[Source data]
--------------------------------

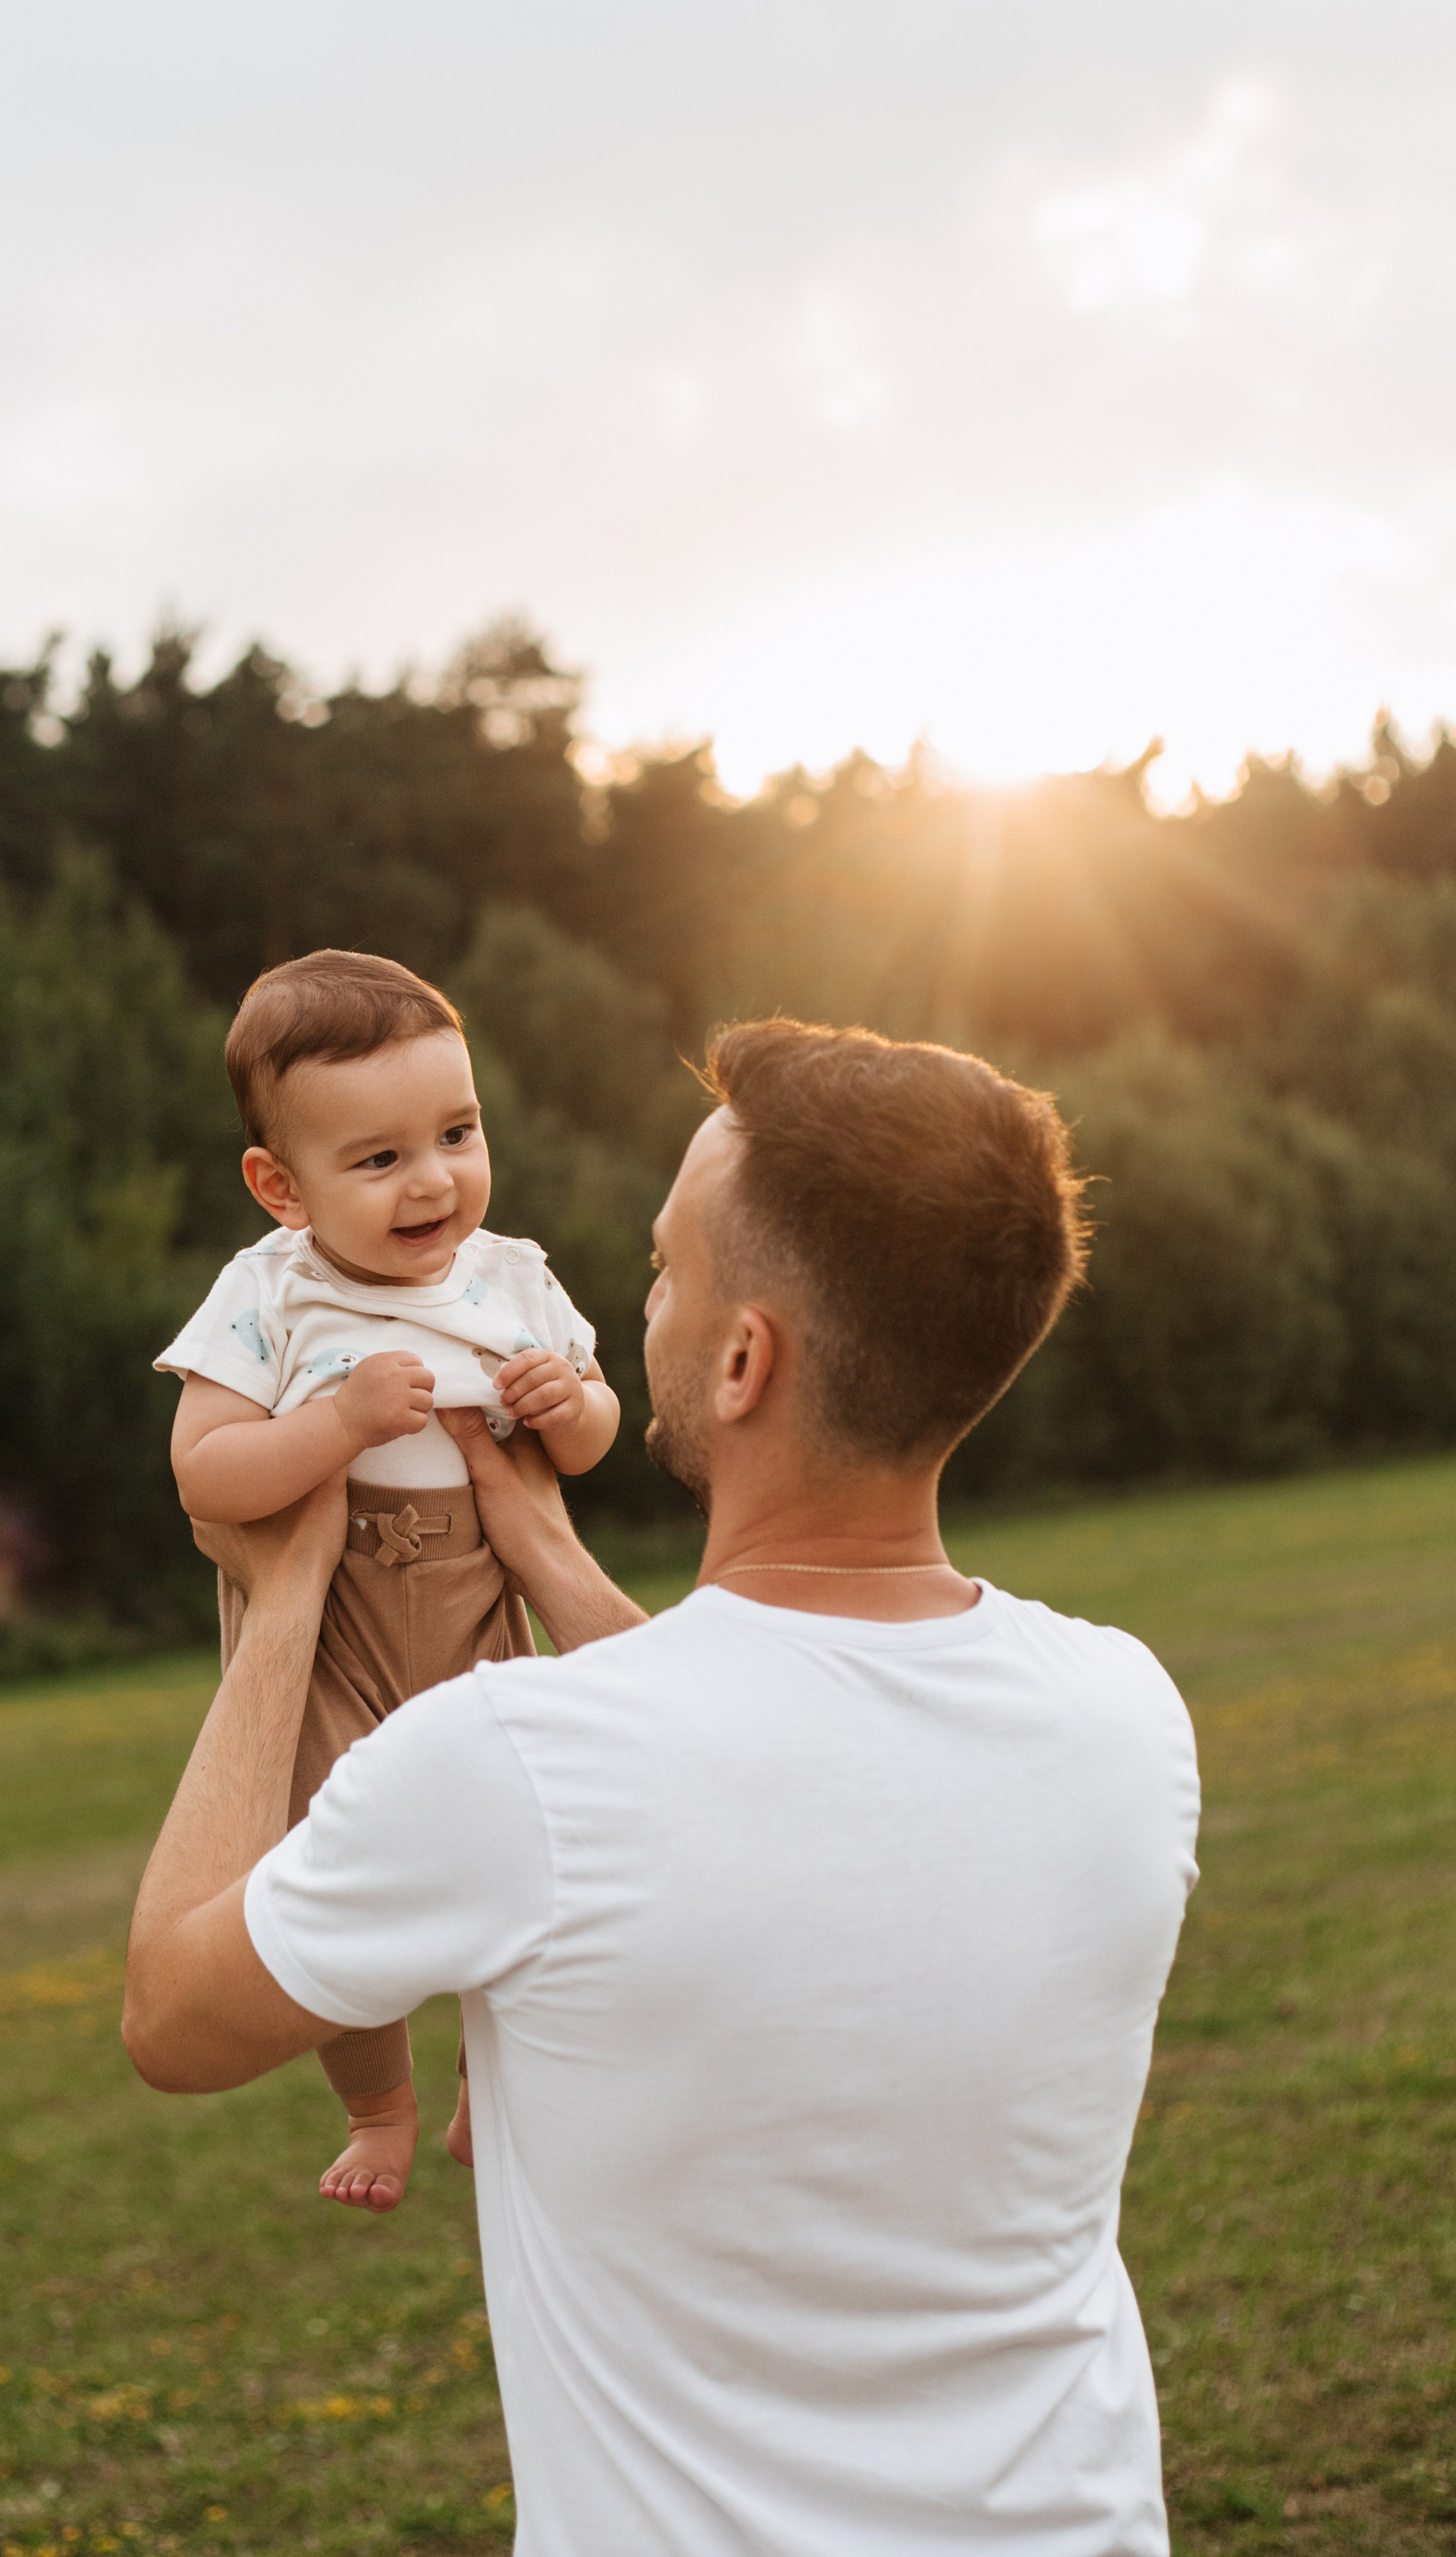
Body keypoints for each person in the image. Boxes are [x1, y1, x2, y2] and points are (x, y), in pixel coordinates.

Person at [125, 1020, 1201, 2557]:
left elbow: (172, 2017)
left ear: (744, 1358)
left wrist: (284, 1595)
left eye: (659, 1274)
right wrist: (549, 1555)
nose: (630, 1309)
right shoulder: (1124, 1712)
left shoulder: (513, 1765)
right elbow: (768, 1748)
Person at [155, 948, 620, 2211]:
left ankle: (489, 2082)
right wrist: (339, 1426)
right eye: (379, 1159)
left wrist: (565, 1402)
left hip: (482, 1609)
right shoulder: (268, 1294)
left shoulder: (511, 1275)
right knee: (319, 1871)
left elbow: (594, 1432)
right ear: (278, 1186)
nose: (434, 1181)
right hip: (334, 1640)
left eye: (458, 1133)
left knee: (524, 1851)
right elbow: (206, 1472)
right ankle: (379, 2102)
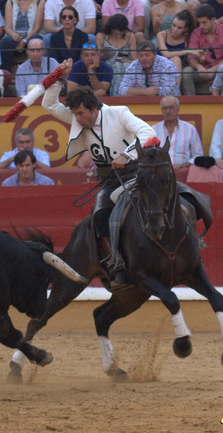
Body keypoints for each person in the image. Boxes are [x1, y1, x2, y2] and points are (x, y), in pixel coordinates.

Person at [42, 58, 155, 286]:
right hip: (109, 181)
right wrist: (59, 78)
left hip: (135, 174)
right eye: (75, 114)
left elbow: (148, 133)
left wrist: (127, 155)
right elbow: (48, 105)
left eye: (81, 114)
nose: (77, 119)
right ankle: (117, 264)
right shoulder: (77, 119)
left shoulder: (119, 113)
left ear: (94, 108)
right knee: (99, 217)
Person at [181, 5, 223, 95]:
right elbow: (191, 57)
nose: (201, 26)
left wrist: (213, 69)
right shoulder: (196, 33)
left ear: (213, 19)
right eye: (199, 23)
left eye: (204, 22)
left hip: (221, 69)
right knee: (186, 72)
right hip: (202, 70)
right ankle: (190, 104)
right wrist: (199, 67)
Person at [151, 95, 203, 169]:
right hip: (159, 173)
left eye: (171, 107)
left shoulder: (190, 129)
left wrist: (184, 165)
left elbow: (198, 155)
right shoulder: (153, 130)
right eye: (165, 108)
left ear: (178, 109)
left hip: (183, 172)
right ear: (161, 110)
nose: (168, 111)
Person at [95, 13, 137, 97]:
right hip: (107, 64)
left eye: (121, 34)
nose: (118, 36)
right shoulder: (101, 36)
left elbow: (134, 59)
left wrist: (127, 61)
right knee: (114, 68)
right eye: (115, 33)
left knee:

--------------------------------

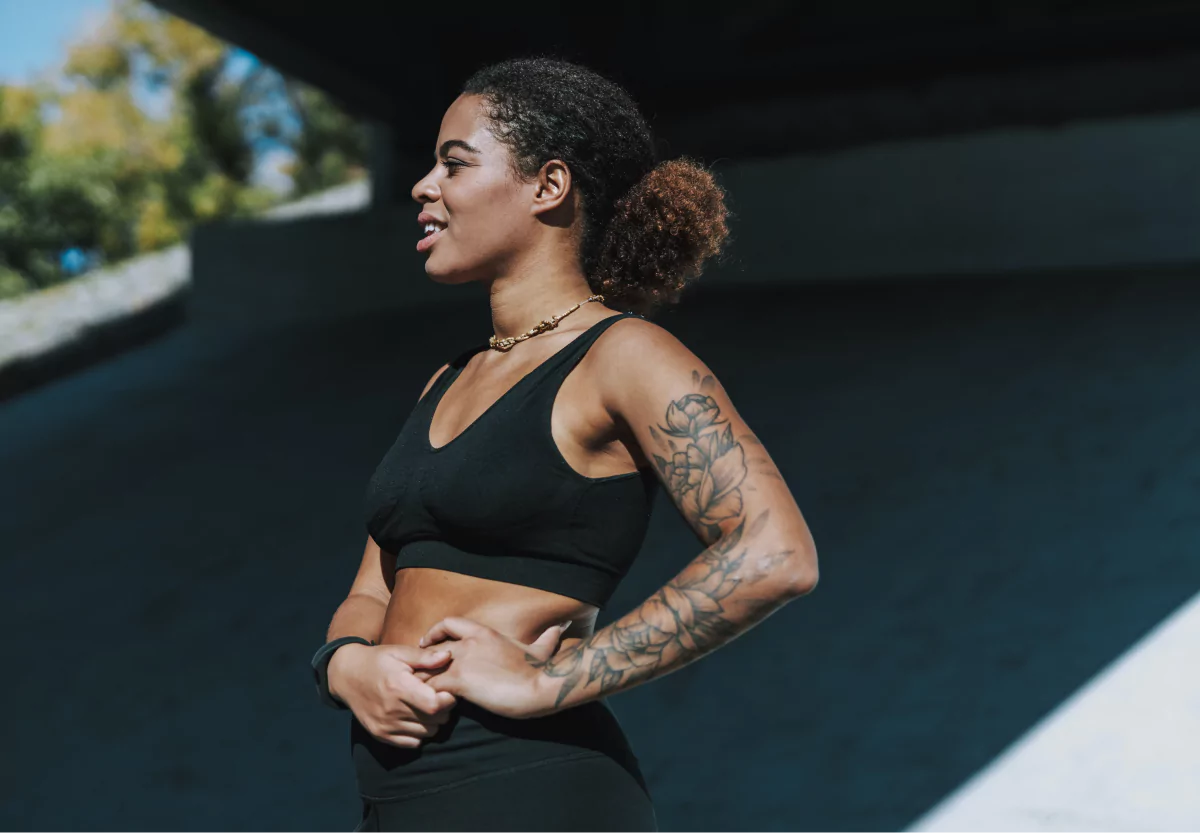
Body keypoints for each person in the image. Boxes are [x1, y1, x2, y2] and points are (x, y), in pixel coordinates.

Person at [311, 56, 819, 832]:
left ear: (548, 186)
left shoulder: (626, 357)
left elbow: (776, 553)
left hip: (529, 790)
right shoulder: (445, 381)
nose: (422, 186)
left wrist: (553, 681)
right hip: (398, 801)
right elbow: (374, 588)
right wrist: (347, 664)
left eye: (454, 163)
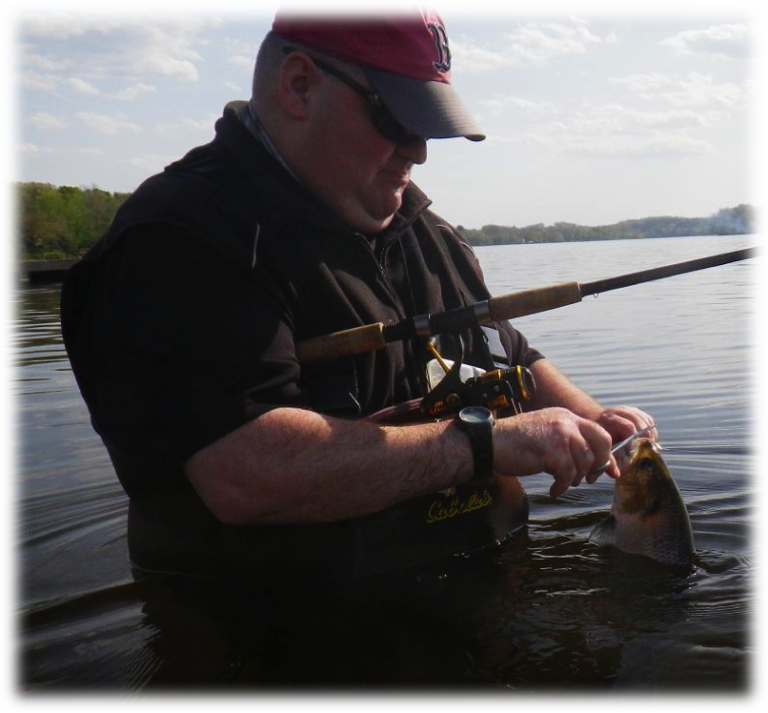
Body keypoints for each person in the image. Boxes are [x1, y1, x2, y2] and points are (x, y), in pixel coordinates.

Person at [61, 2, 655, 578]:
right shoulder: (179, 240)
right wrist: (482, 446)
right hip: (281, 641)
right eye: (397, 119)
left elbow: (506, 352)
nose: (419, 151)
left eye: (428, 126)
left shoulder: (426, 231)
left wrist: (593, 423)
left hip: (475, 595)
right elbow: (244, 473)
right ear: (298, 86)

--------------------------------

=== What the task asks ===
The lines to set down run from the line with "left elbow: (594, 1432)" up to and including the line with "right hip: (159, 173)" in the entries above. Reproduce them exactly, with no pictures.

=== Answer to this exercise ===
left elbow: (594, 1432)
right ear: (278, 1186)
nose: (434, 1181)
right hip: (334, 1640)
left eye: (458, 1133)
left knee: (524, 1851)
right elbow: (206, 1472)
right ankle: (379, 2102)
Body keypoints for each person in the image. Boxes are [x1, y1, x2, y2] and points are (x, y), in pixel coordinates.

Person at [42, 58, 155, 286]:
right hip: (109, 181)
right wrist: (59, 78)
left hip: (135, 174)
right eye: (75, 114)
left elbow: (148, 133)
left wrist: (127, 155)
right elbow: (48, 105)
left eye: (81, 114)
nose: (77, 119)
right ankle: (117, 264)
right shoulder: (77, 119)
left shoulder: (119, 113)
left ear: (94, 108)
right knee: (99, 217)
Person at [181, 5, 223, 95]:
right elbow: (191, 57)
nose: (201, 26)
left wrist: (213, 69)
right shoulder: (196, 33)
left ear: (213, 19)
right eye: (199, 23)
left eye: (204, 22)
left hip: (221, 69)
right knee: (186, 72)
right hip: (202, 70)
right ankle: (190, 104)
right wrist: (199, 67)
Person at [151, 95, 203, 169]:
right hip: (159, 173)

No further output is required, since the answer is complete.